● **Document extract**
▬▬▬▬▬▬▬▬▬▬
Shortly before an 11:30 a.m. hearing on June 17, the sergeant at arms appeared in the hallway outside of courtroom 24B in Manhattan federal court. “Plaintiff?” he called out. “Plaintiff? I guess the plaintiff isn't here?” he asked. The lawyers exchanged sideways glances. “Surprised?” one of them quipped. After all, the plaintiff is none other than the world's most famous recluse, J.D. Salinger.
Earlier this month Salinger filed suit against an unknown Swedish writer and publisher named Fredrik Colting (writing under the name John David California, and his U.S. distributor, SCB Distributors, seeking to permanently bar publication in the United States of 60 Years Later: Coming Through the Rye, a work of fiction that Salinger's lawyers claim is an “unauthorized sequel” to Salinger's most famous work, The Catcher in the Rye. The case, replete with ironic twists as well as potentially precedent-setting questions, such as how much control authors can claim over characters they create, has captivated the literary world.
▬▬▬▬▬▬▬▬▬▬
● **Provided entries**
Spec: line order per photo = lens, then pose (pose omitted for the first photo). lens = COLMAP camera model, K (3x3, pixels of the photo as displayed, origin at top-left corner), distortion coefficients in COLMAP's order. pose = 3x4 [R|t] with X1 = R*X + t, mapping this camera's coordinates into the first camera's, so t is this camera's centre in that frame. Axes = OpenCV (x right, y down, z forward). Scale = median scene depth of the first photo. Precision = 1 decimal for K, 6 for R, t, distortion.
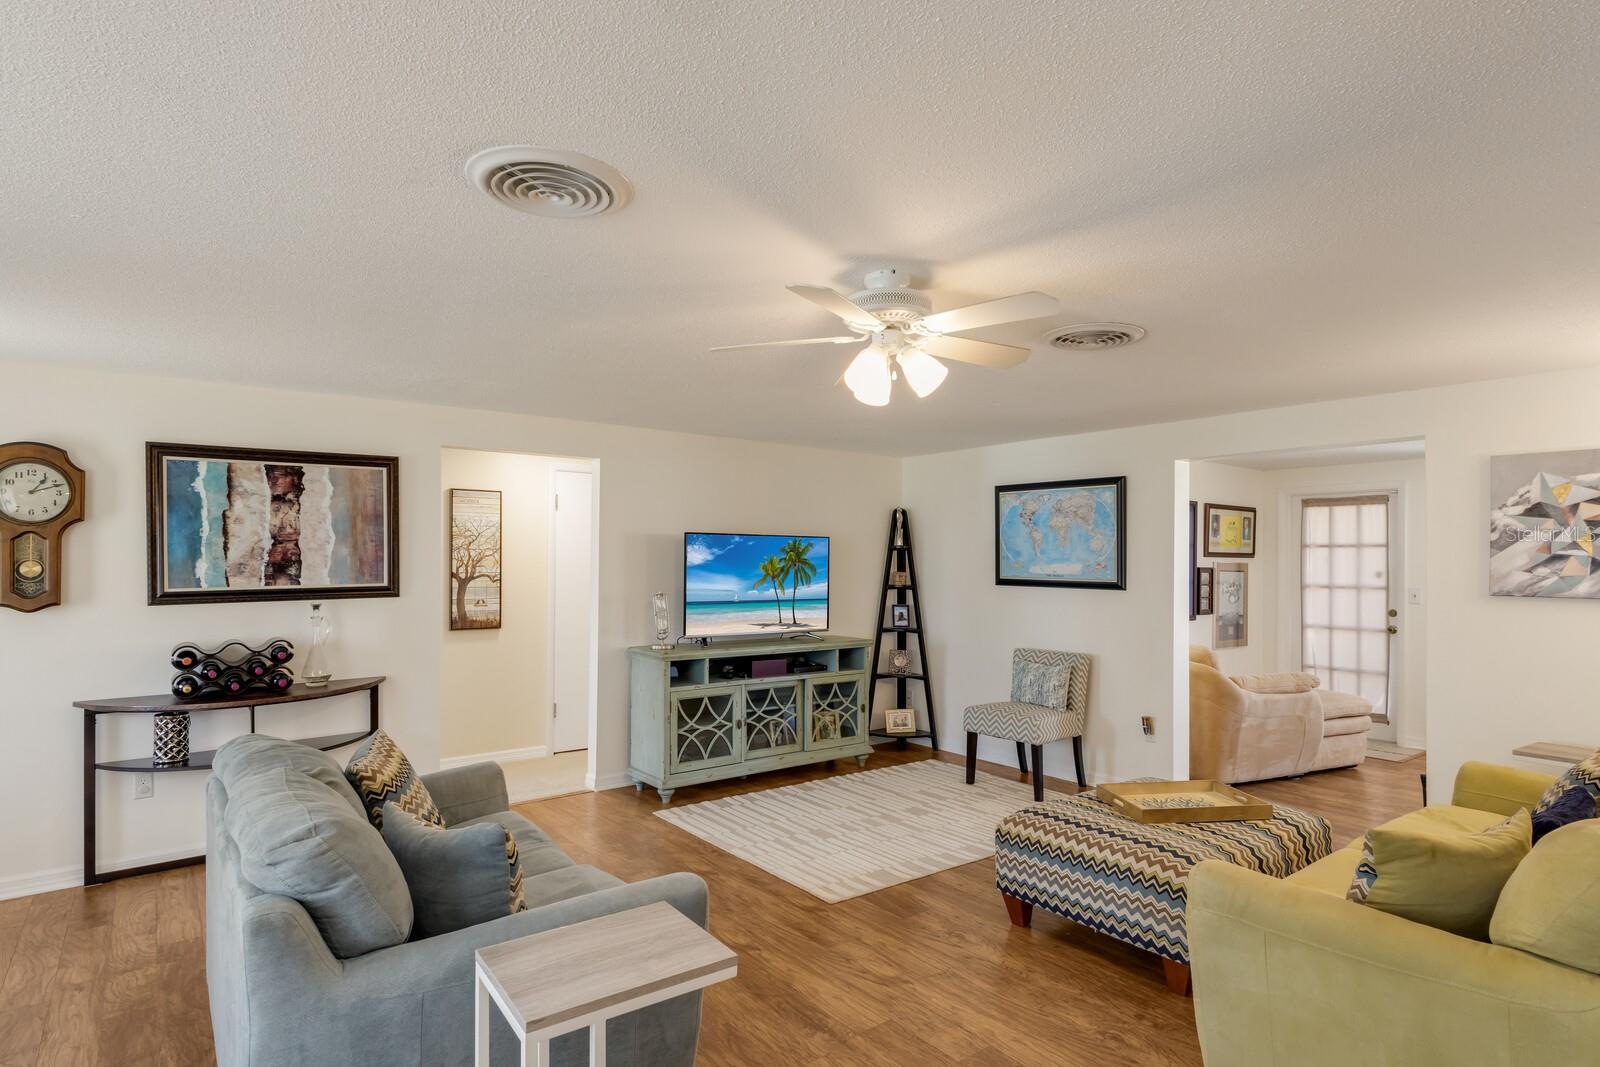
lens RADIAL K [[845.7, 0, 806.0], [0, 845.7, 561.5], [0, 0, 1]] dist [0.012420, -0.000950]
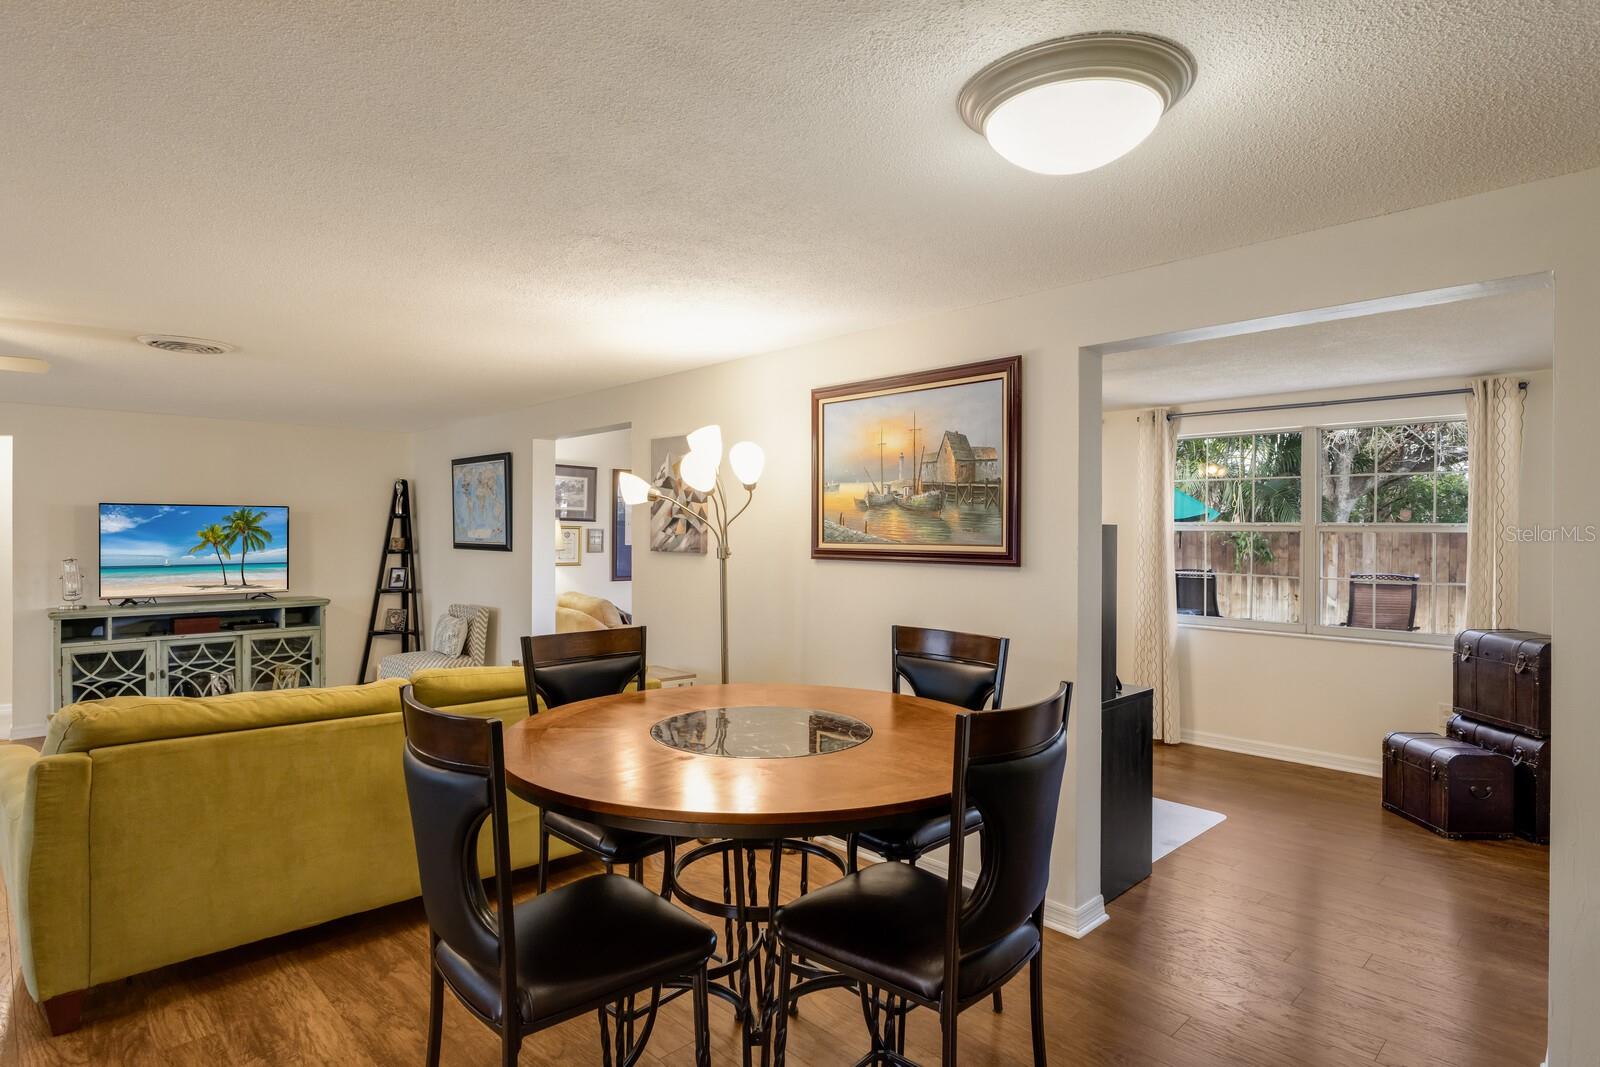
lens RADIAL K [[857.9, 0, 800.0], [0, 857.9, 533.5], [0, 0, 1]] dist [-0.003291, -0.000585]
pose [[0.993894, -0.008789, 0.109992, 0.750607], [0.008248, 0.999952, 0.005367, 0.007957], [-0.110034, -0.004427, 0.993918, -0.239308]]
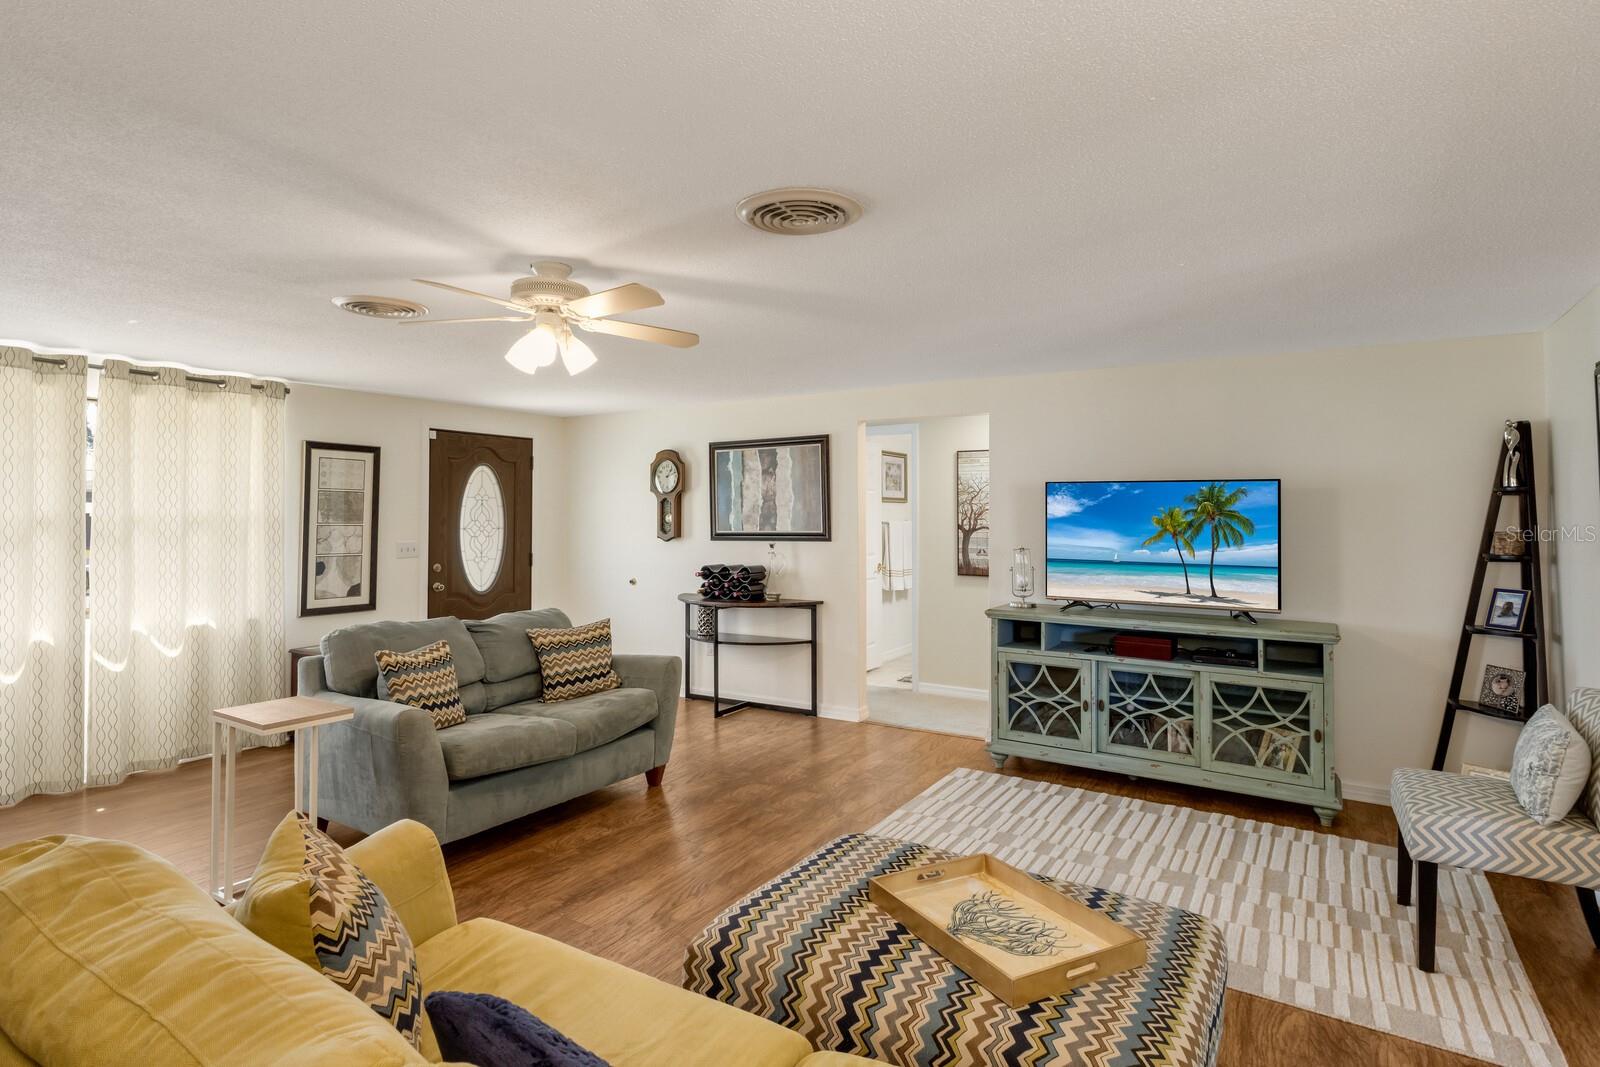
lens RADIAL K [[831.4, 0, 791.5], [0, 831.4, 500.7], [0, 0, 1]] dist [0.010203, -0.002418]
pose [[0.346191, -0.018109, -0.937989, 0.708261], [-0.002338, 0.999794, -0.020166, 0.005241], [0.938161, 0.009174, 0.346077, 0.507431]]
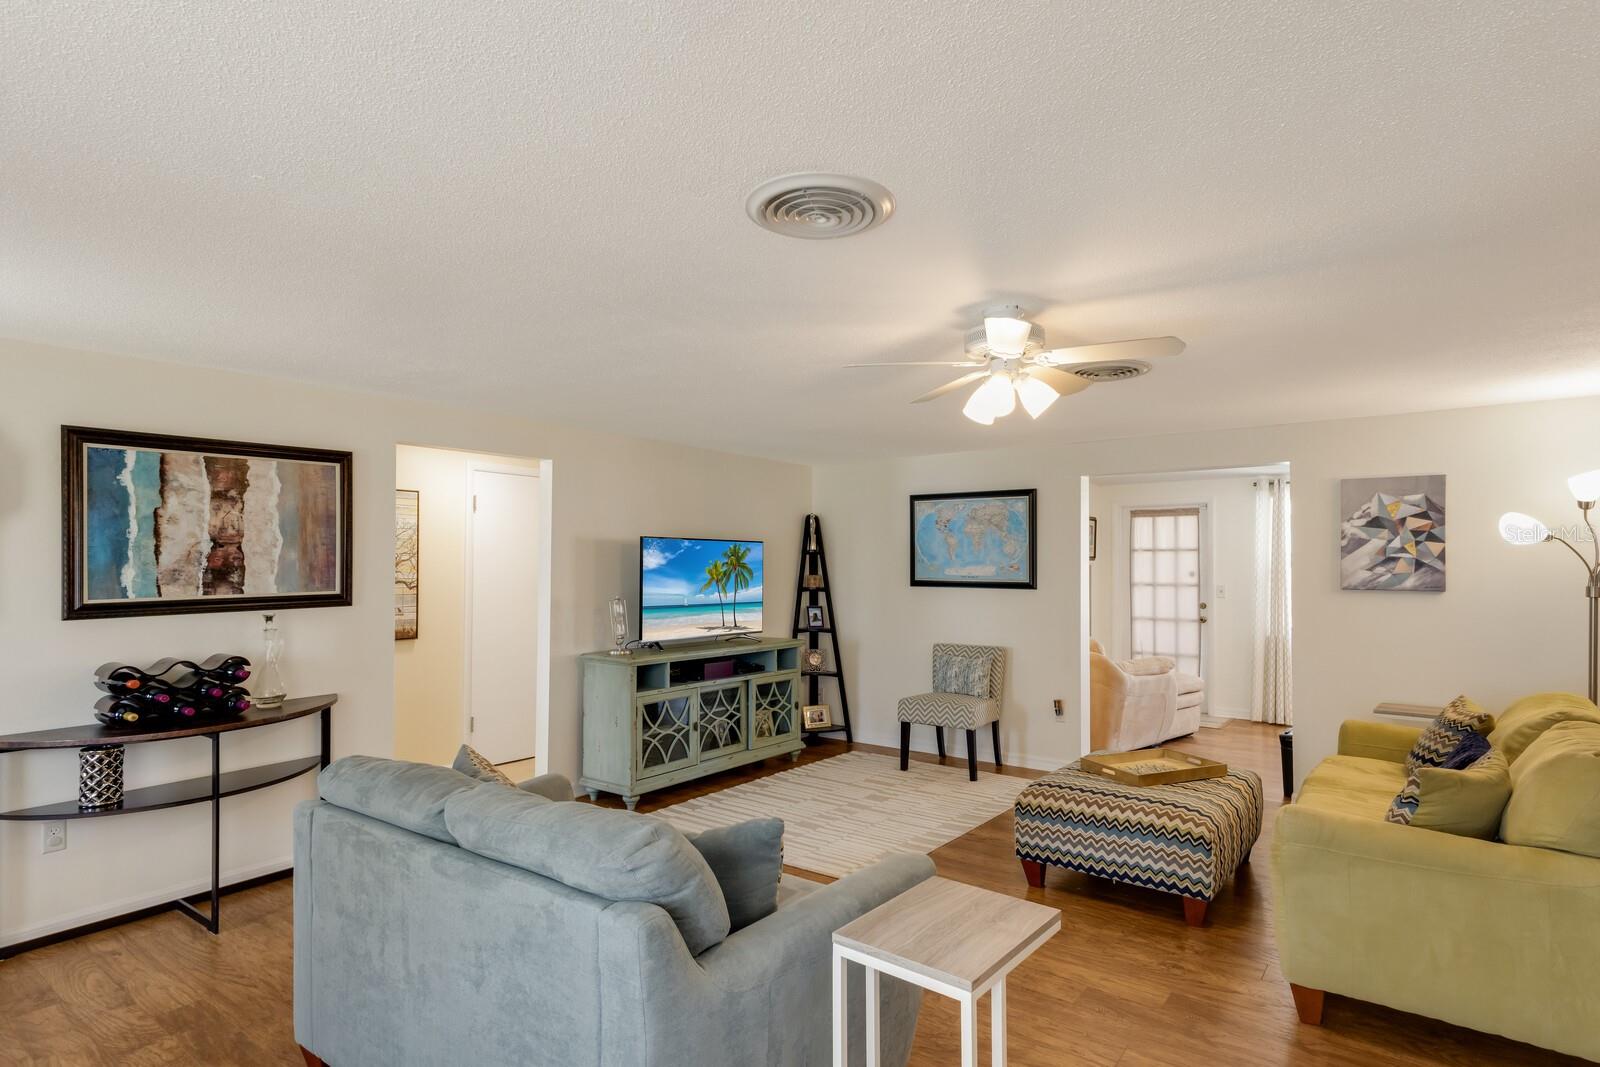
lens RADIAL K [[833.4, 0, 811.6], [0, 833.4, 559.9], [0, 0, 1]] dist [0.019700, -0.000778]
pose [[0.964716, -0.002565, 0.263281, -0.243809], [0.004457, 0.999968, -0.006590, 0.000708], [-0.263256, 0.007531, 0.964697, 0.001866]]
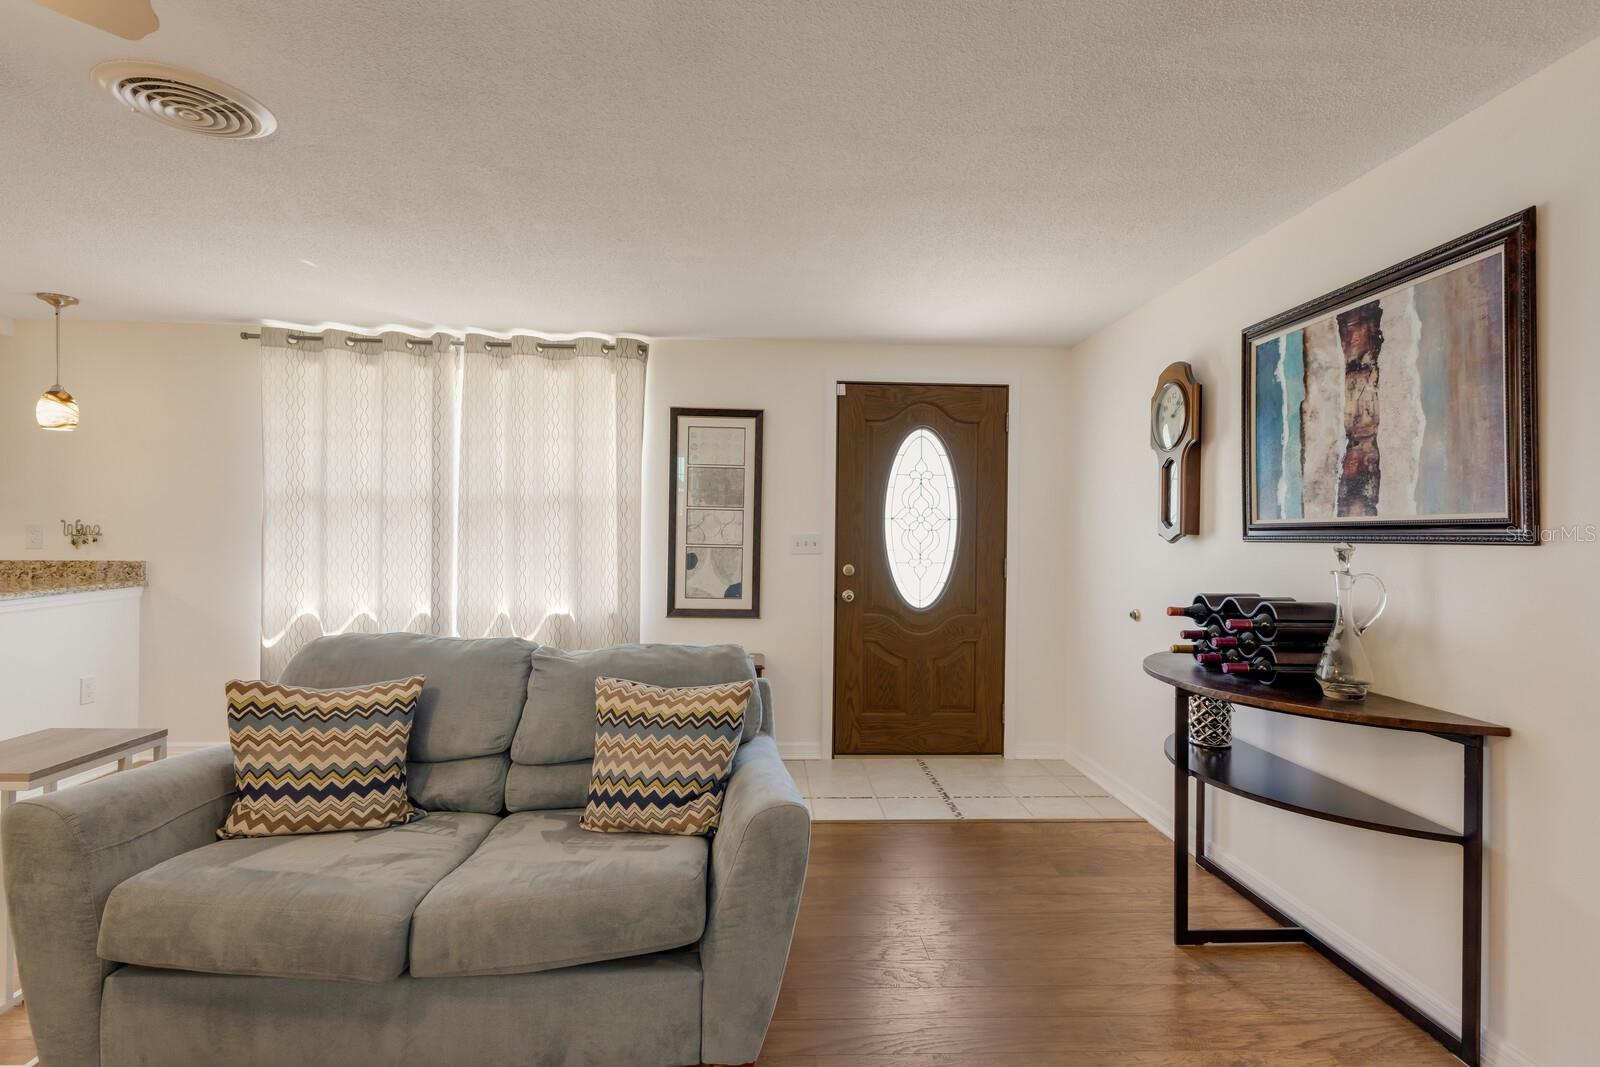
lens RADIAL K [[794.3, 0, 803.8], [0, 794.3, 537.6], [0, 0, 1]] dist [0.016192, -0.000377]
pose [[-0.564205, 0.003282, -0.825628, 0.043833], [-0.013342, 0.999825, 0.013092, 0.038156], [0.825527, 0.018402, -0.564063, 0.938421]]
▬▬▬▬▬▬▬▬▬▬
● **Required work**
1 – In the article about Salinger's lawsuit, what is the title of the work whose U.S. publication Salinger sought to permanently bar?
2 – Rewrite the entries from their first line down to the line containing "dist [0.010203, -0.002418]", both ends included, replacing "photo" with "image" and changing nothing else. Leave the pictures out of your answer.

● **Task results**
1 – 60 Years Later: Coming Through the Rye

2 –
Spec: line order per image = lens, then pose (pose omitted for the first image). lens = COLMAP camera model, K (3x3, pixels of the image as displayed, origin at top-left corner), distortion coefficients in COLMAP's order. pose = 3x4 [R|t] with X1 = R*X + t, mapping this camera's coordinates into the first camera's, so t is this camera's centre in that frame. Axes = OpenCV (x right, y down, z forward). Scale = median scene depth of the first image. Precision = 1 decimal for K, 6 for R, t, distortion.
lens RADIAL K [[845.7, 0, 806.0], [0, 845.7, 561.5], [0, 0, 1]] dist [0.012420, -0.000950]
lens RADIAL K [[857.9, 0, 800.0], [0, 857.9, 533.5], [0, 0, 1]] dist [-0.003291, -0.000585]
pose [[0.993894, -0.008789, 0.109992, 0.750607], [0.008248, 0.999952, 0.005367, 0.007957], [-0.110034, -0.004427, 0.993918, -0.239308]]
lens RADIAL K [[831.4, 0, 791.5], [0, 831.4, 500.7], [0, 0, 1]] dist [0.010203, -0.002418]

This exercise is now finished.